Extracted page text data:
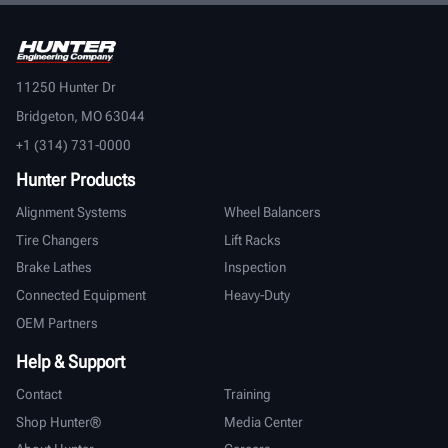
11250 Hunter Dr
Bridgeton, MO 63044
+1 (314) 731-0000
Hunter Products
Alignment Systems
Wheel Balancers
Tire Changers
Lift Racks
Brake Lathes
Inspection
Connected Equipment
Heavy-Duty
OEM Partners
Help & Support
Contact
Training
Shop Hunter®
Media Center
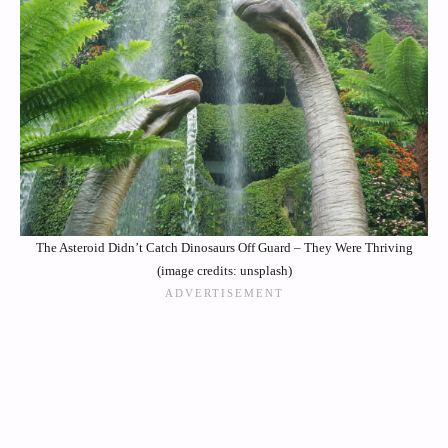
The Asteroid Didn’t Catch Dinosaurs Off Guard – They Were Thriving
(image credits: unsplash)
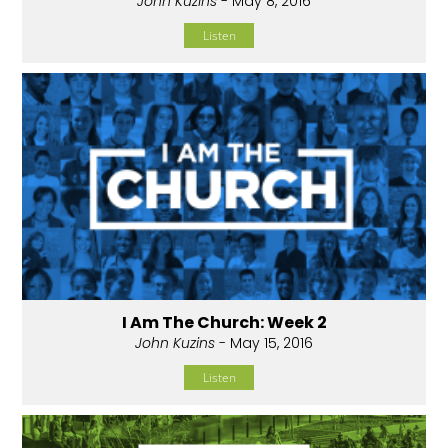
John Kuzins
- May 8, 2016
Listen
I Am The Church: Week 2
John Kuzins
- May 15, 2016
Listen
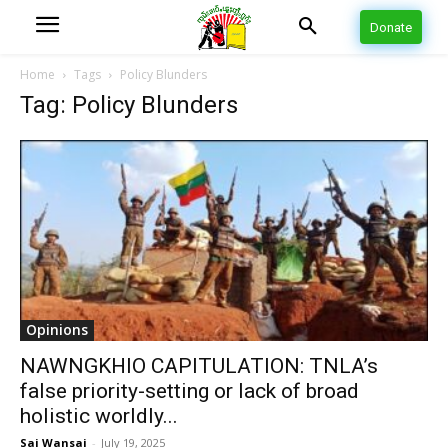
Donate
Home
Tags
Policy Blunders
Tag: Policy Blunders
Opinions
NAWNGKHIO CAPITULATION: TNLA’s
false priority-setting or lack of broad
holistic worldly...
Sai Wansai
-
July 19, 2025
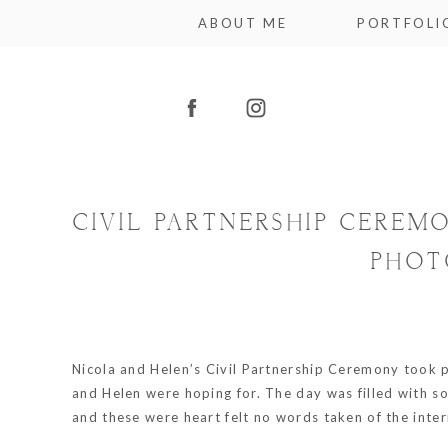
ABOUT ME
PORTFOLI
CIVIL PARTNERSHIP CEREM
PHOT
Nicola and Helen’s Civil Partnership Ceremony took 
and Helen were hoping for. The day was filled with so
and these were heart felt no words taken of the inter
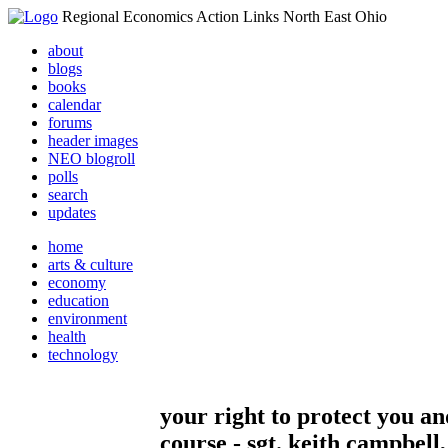
Regional Economics Action Links North East Ohio
about
blogs
books
calendar
forums
header images
NEO blogroll
polls
search
updates
home
arts & culture
economy
education
environment
health
technology
your right to protect you a
course - sgt. keith campbell,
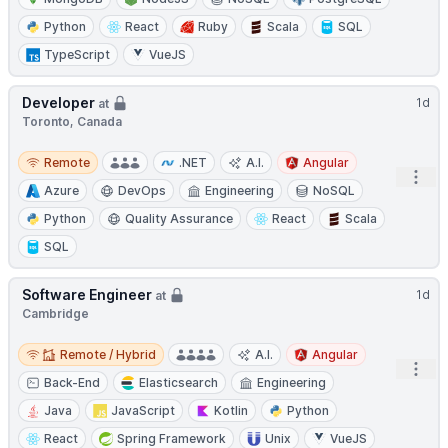
Python
React
Ruby
Scala
SQL
TypeScript
VueJS
Developer
1d
at
Toronto, Canada
Remote
Remote
.NET
A.I.
Angular
Open
Azure
DevOps
Engineering
NoSQL
Python
Quality Assurance
React
Scala
SQL
Software Engineer
1d
at
Cambridge
Remote / Hybrid
Remote / Hybrid
A.I.
Angular
Open
Back-End
Elasticsearch
Engineering
Java
JavaScript
Kotlin
Python
React
Spring Framework
Unix
VueJS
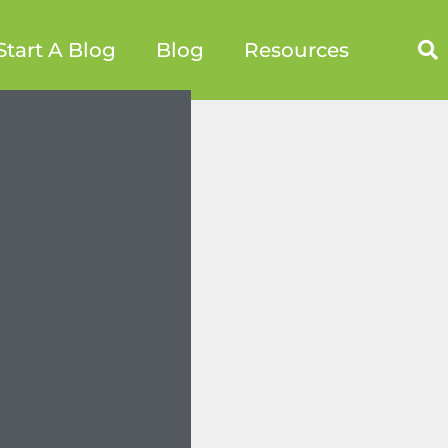
Start A Blog
Blog
Resources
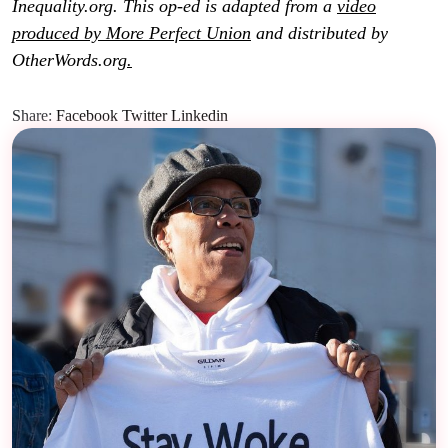
Inequality.org. This op-ed is adapted from a
video
produced by More Perfect Union
and distributed by
OtherWords.org
.
Share:
Facebook
Twitter
Linkedin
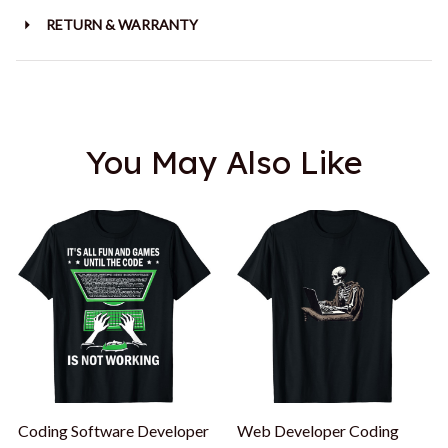
RETURN & WARRANTY
You May Also Like
Coding Software Developer
Web Developer Coding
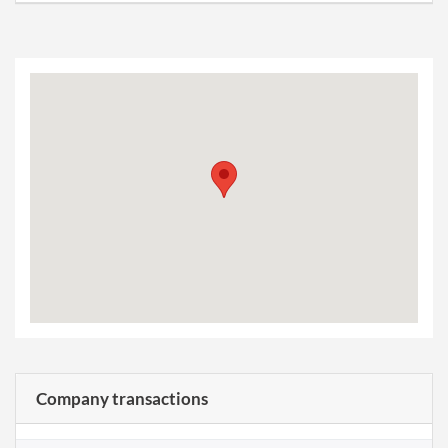
Company transactions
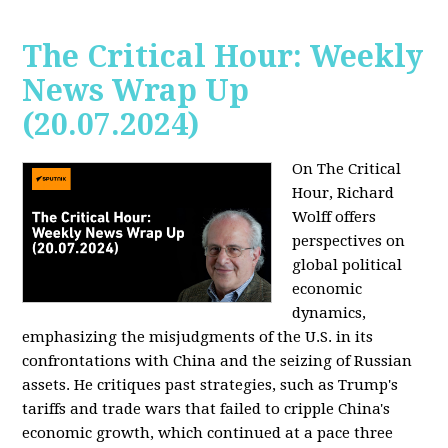
The Critical Hour: Weekly
News Wrap Up
(20.07.2024)
On The Critical
Hour, Richard
Wolff offers
perspectives on
global political
economic
dynamics,
emphasizing the misjudgments of the U.S. in its
confrontations with China and the seizing of Russian
assets. He critiques past strategies, such as Trump's
tariffs and trade wars that failed to cripple China's
economic growth, which continued at a pace three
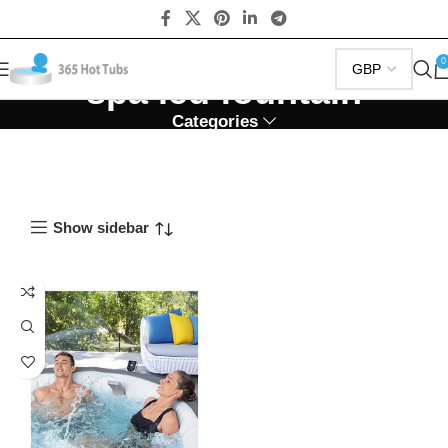
0
spa led fountain
Categories
Show sidebar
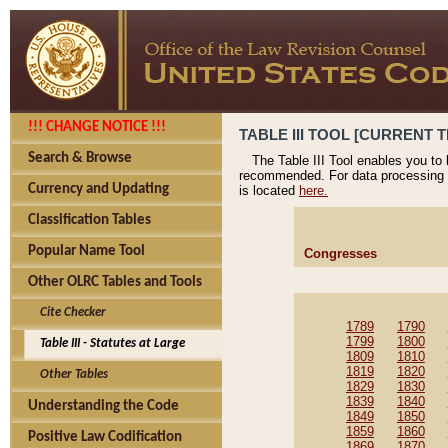
!!! CHANGE NOTICE !!!
TABLE III TOOL [CURRENT T
Search & Browse
The Table III Tool enables you to
recommended. For data processing 
Currency and Updating
is located
here.
Classification Tables
Popular Name Tool
Congresses
Other OLRC Tables and Tools
Cite Checker
1789
1790
1799
1800
Table III - Statutes at Large
1809
1810
1819
1820
Other Tables
1829
1830
1839
1840
Understanding the Code
1849
1850
1859
1860
Positive Law Codification
1869
1870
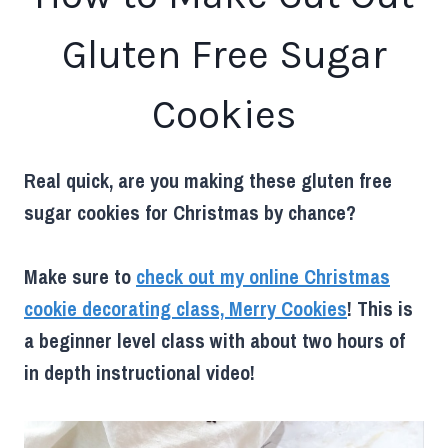
Gluten Free Sugar
Cookies
Real quick, are you making these gluten free
sugar cookies for Christmas by chance?
Make sure to
check out my online Christmas
cookie decorating class, Merry Cookies
! This is
a beginner level class with about two hours of
in depth instructional video!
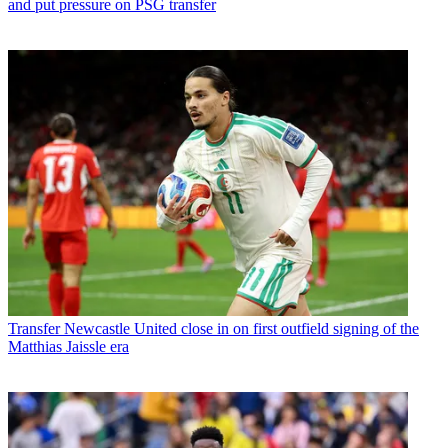
and put pressure on PSG transfer
Transfer
Newcastle United close in on first outfield signing of the
Matthias Jaissle era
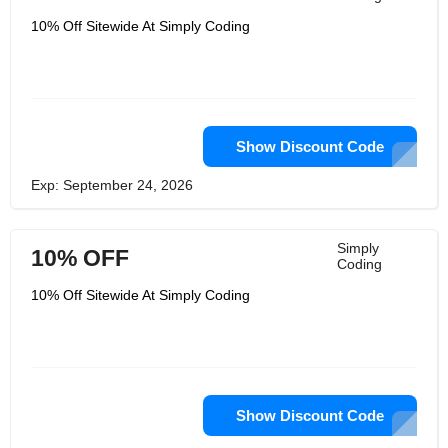
10% Off Sitewide At Simply Coding
Show Discount Code
Exp: September 24, 2026
Simply
10% OFF
Coding
10% Off Sitewide At Simply Coding
Show Discount Code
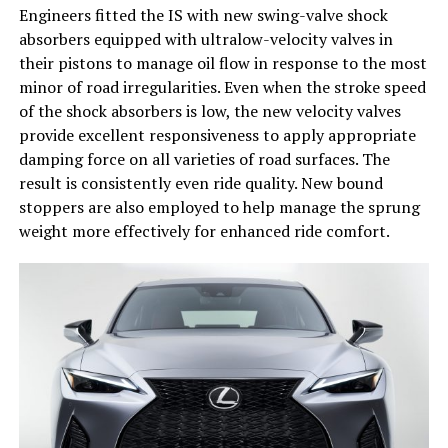
Engineers fitted the IS with new swing-valve shock
absorbers equipped with ultralow-velocity valves in
their pistons to manage oil flow in response to the most
minor of road irregularities. Even when the stroke speed
of the shock absorbers is low, the new velocity valves
provide excellent responsiveness to apply appropriate
damping force on all varieties of road surfaces. The
result is consistently even ride quality. New bound
stoppers are also employed to help manage the sprung
weight more effectively for enhanced ride comfort.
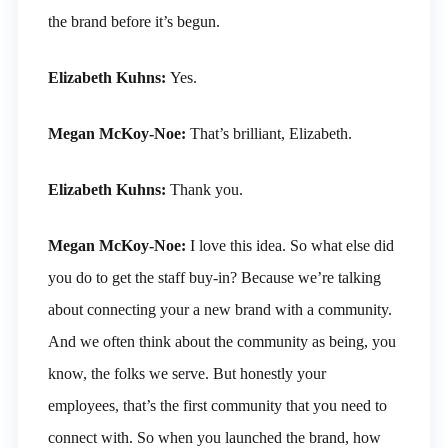
the brand before it’s begun.
Elizabeth Kuhns:
Yes.
Megan McKoy-Noe:
That’s brilliant, Elizabeth.
Elizabeth Kuhns:
Thank you.
Megan McKoy-Noe:
I love this idea. So what else did
you do to get the staff buy-in? Because we’re talking
about connecting your a new brand with a community.
And we often think about the community as being, you
know, the folks we serve. But honestly your
employees, that’s the first community that you need to
connect with. So when you launched the brand, how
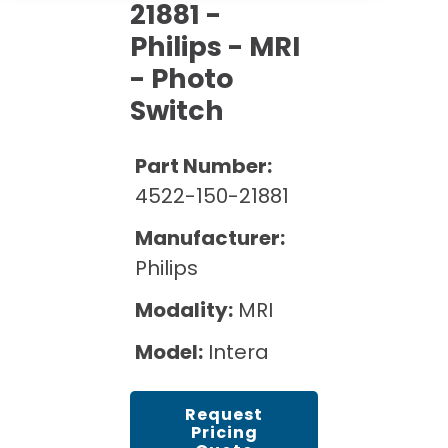
Cath Lab Service Cost
21881 -
Options
Mammography Cost and Price Guide
Rent Equipment
Philips - MRI
Pricing Info
MRI Repair &
- Photo
DEXA Cost and Price Guide
Maintenance
Sell Equipment
Explore All Resources
Switch
CT Repair &
Maintenance
Our Refurbishment Process
Part Number:
4522-150-21881
Manufacturer:
Philips
Modality:
MRI
Model:
Intera
Request
Pricing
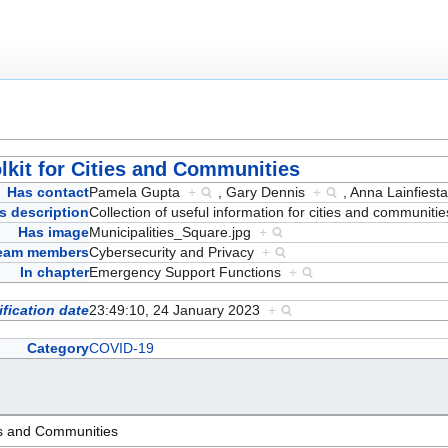
lkit for Cities and Communities
Has contact
Pamela Gupta
+
,
Gary Dennis
+
,
Anna Lainfies
s description
Collection of useful information for cities and communiti
Has image
Municipalities_Square.jpg
+
team members
Cybersecurity and Privacy
+
In chapter
Emergency Support Functions
+
fication date
23:49:10, 24 January 2023
+
Category
COVID-19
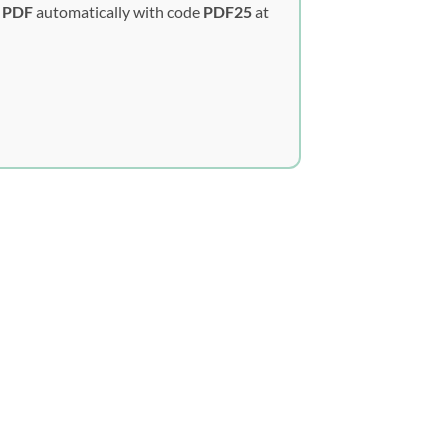
y PDF
automatically with code
PDF25
at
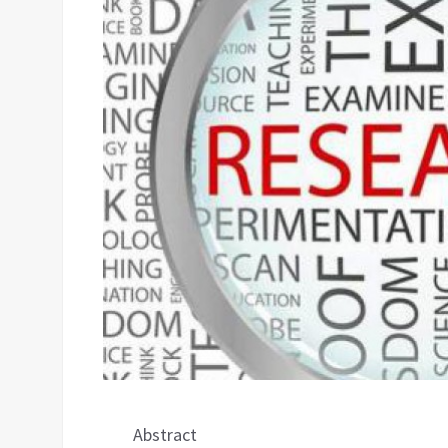
Abstract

• [REQUIRED ACTION]:
Could the entries above be returned verbatim, with no pictures included?

• [EXERCISE SOLUTION]:
11250 Hunter Dr
Bridgeton, MO 63044
+1 (314) 731-0000
Hunter Products
Alignment Systems
Wheel Balancers
Tire Changers
Lift Racks
Brake Lathes
Inspection
Connected Equipment
Heavy-Duty
OEM Partners
Help & Support
Contact
Training
Shop Hunter®
Media Center
The Asteroid Didn’t Catch Dinosaurs Off Guard – They Were Thriving
(image credits: unsplash)
John Kuzins
- May 8, 2016
Listen
I Am The Church: Week 2
John Kuzins
- May 15, 2016
Listen
Donate
Home
Tags
Policy Blunders
Tag: Policy Blunders
Opinions
NAWNGKHIO CAPITULATION: TNLA’s
false priority-setting or lack of broad
holistic worldly...
Sai Wansai
-
July 19, 2025
ABOUT ME
PORTFOLI
CIVIL PARTNERSHIP CEREM
PHOT
Nicola and Helen’s Civil Partnership Ceremony took 
and Helen were hoping for. The day was filled with so
and these were heart felt no words taken of the inter
Regional Economics Action Links North East Ohio
about
blogs
books
calendar
forums
header images
NEO blogroll
polls
search
updates
home
arts & culture
economy
education
environment
health
technology
your right to protect you a
course - sgt. keith campbell,
Python
React
Ruby
Scala
SQL
TypeScript
VueJS
Developer
1d
at
Toronto, Canada
Remote
Remote
.NET
A.I.
Angular
Open
Azure
DevOps
Engineering
NoSQL
Python
Quality Assurance
React
Scala
SQL
Software Engineer
1d
at
Cambridge
Remote / Hybrid
Remote / Hybrid
A.I.
Angular
Open
Back-End
Elasticsearch
Engineering
Java
JavaScript
Kotlin
Python
React
Spring Framework
Unix
VueJS
Start A Blog
Blog
Resources
Inequality.org. This op-ed is adapted from a
video
produced by More Perfect Union
and distributed by
OtherWords.org
.
Share:
Facebook
Twitter
Linkedin
RETURN & WARRANTY
You May Also Like
Coding Software Developer
Web Developer Coding
Company transactions
The Critical Hour: Weekly
News Wrap Up
(20.07.2024)
On The Critical
Hour, Richard
Wolff offers
perspectives on
global political
economic
dynamics,
emphasizing the misjudgments of the U.S. in its
confrontations with China and the seizing of Russian
assets. He critiques past strategies, such as Trump's
tariffs and trade wars that failed to cripple China's
economic growth, which continued at a pace three
0
spa led fountain
Categories
Show sidebar
!!! CHANGE NOTICE !!!
TABLE III TOOL [CURRENT T
Search & Browse
The Table III Tool enables you to
recommended. For data processing 
Currency and Updating
is located
here.
Classification Tables
Popular Name Tool
Congresses
Other OLRC Tables and Tools
Cite Checker
1789
1790
1799
1800
Table III - Statutes at Large
1809
1810
1819
1820
Other Tables
1829
1830
1839
1840
Understanding the Code
1849
1850
1859
1860
Positive Law Codification
1869
1870
Gluten Free Sugar
Cookies
Real quick, are you making these gluten free
sugar cookies for Christmas by chance?
Make sure to
check out my online Christmas
cookie decorating class, Merry Cookies
! This is
a beginner level class with about two hours of
in depth instructional video!
and put pressure on PSG transfer
Transfer
Newcastle United close in on first outfield signing of the
Matthias Jaissle era
10% Off Sitewide At Simply Coding
Show Discount Code
Exp: September 24, 2026
Simply
10% OFF
Coding
10% Off Sitewide At Simply Coding
Show Discount Code
Engineers fitted the IS with new swing-valve shock
absorbers equipped with ultralow-velocity valves in
their pistons to manage oil flow in response to the most
minor of road irregularities. Even when the stroke speed
of the shock absorbers is low, the new velocity valves
provide excellent responsiveness to apply appropriate
damping force on all varieties of road surfaces. The
result is consistently even ride quality. New bound
stoppers are also employed to help manage the sprung
weight more effectively for enhanced ride comfort.
the brand before it’s begun.
Elizabeth Kuhns:
Yes.
Megan McKoy-Noe:
That’s brilliant, Elizabeth.
Elizabeth Kuhns:
Thank you.
Megan McKoy-Noe:
I love this idea. So what else did
you do to get the staff buy-in? Because we’re talking
about connecting your a new brand with a community.
And we often think about the community as being, you
know, the folks we serve. But honestly your
employees, that’s the first community that you need to
connect with. So when you launched the brand, how
Cath Lab Service Cost
21881 -
Options
Mammography Cost and Price Guide
Rent Equipment
Philips - MRI
Pricing Info
MRI Repair &
- Photo
DEXA Cost and Price Guide
Maintenance
Sell Equipment
Explore All Resources
Switch
CT Repair &
Maintenance
Our Refurbishment Process
Part Number:
4522-150-21881
Manufacturer:
Philips
Modality:
MRI
Model:
Intera
Request
Pricing
lkit for Cities and Communities
Has contact
Pamela Gupta
+
,
Gary Dennis
+
,
Anna Lainfies
s description
Collection of useful information for cities and communiti
Has image
Municipalities_Square.jpg
+
team members
Cybersecurity and Privacy
+
In chapter
Emergency Support Functions
+
fication date
23:49:10, 24 January 2023
+
Category
COVID-19
y PDF
automatically with code
PDF25
at
Abstract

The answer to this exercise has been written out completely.